- [Assignment]:
Beneath this line is the data. Output exactly the lines from the line with "Stock portfolio health snowflake" to the line with "I have had fun building this with no", both ends included, and nothing more.

- [Task inputs]:
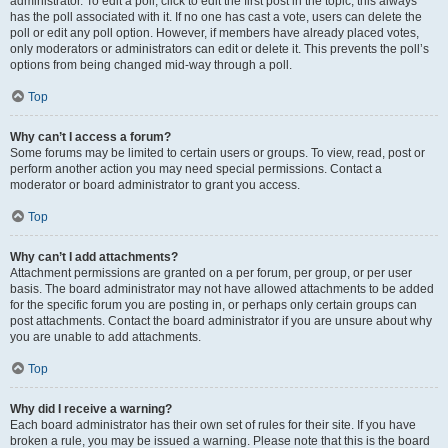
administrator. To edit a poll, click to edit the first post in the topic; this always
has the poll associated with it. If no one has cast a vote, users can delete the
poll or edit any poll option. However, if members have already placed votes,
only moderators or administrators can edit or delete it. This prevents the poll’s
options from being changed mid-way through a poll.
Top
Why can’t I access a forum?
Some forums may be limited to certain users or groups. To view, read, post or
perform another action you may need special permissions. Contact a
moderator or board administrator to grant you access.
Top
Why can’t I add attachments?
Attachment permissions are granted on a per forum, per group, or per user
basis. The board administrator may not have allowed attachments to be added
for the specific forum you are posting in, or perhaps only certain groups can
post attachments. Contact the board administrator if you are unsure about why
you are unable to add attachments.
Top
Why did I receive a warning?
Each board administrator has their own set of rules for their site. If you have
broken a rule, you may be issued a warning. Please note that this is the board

==

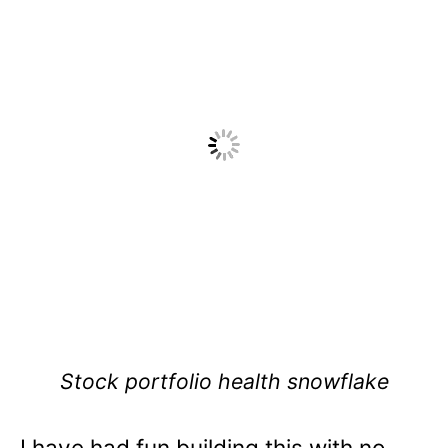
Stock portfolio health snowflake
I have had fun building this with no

==

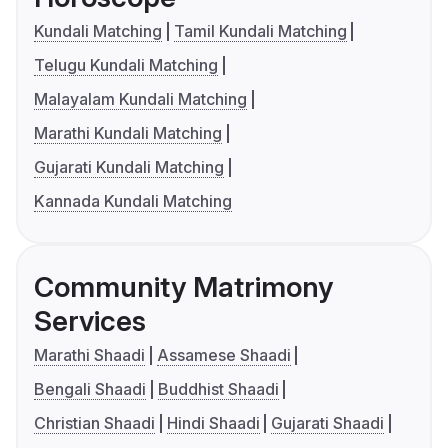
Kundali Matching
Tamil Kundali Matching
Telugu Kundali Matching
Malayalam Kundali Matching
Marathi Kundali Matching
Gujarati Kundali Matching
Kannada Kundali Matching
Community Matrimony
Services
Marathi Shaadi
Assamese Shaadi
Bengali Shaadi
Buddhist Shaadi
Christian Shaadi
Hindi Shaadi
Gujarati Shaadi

- [Final answer]:
Stock portfolio health snowflake
I have had fun building this with no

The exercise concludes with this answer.